■ **EXERCISE OBJECTIVE**
Below are entries. Reproduce exactly the lines between the line holding "709 536 45.59" and the line holding "1172 173 106.62", inclusive, and only those.
• • •
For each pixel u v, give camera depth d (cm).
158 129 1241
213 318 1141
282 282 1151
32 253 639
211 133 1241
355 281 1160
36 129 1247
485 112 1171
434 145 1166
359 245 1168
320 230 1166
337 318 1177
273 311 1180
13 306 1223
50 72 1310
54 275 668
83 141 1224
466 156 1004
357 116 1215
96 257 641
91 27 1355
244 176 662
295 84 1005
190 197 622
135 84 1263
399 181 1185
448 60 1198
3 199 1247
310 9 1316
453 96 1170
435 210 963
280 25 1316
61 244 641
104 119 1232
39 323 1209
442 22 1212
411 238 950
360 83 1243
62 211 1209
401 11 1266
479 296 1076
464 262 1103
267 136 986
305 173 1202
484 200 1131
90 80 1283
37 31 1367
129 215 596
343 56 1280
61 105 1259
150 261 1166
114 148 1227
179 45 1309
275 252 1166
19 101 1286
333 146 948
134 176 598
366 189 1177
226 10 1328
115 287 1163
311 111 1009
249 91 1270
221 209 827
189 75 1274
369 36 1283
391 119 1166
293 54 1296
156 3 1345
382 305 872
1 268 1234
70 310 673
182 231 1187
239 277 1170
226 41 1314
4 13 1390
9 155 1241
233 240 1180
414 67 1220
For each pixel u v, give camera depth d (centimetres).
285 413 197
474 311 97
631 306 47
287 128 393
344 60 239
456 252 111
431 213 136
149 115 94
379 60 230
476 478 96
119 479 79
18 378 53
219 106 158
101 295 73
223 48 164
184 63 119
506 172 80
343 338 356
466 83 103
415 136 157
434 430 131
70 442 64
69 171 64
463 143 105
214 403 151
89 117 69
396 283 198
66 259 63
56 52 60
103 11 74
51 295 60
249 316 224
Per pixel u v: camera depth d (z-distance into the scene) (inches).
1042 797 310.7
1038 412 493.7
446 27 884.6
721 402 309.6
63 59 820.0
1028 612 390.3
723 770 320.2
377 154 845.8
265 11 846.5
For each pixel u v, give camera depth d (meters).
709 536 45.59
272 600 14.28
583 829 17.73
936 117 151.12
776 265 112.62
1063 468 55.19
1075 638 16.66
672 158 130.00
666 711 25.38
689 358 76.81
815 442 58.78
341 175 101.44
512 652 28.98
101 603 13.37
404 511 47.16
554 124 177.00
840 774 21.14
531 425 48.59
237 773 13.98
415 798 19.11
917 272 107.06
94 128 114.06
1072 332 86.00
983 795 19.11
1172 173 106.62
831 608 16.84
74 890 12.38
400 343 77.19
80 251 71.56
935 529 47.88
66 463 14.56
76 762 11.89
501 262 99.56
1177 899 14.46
• • •
■ **TASK SOLUTION**
709 536 45.59
272 600 14.28
583 829 17.73
936 117 151.12
776 265 112.62
1063 468 55.19
1075 638 16.66
672 158 130.00
666 711 25.38
689 358 76.81
815 442 58.78
341 175 101.44
512 652 28.98
101 603 13.37
404 511 47.16
554 124 177.00
840 774 21.14
531 425 48.59
237 773 13.98
415 798 19.11
917 272 107.06
94 128 114.06
1072 332 86.00
983 795 19.11
1172 173 106.62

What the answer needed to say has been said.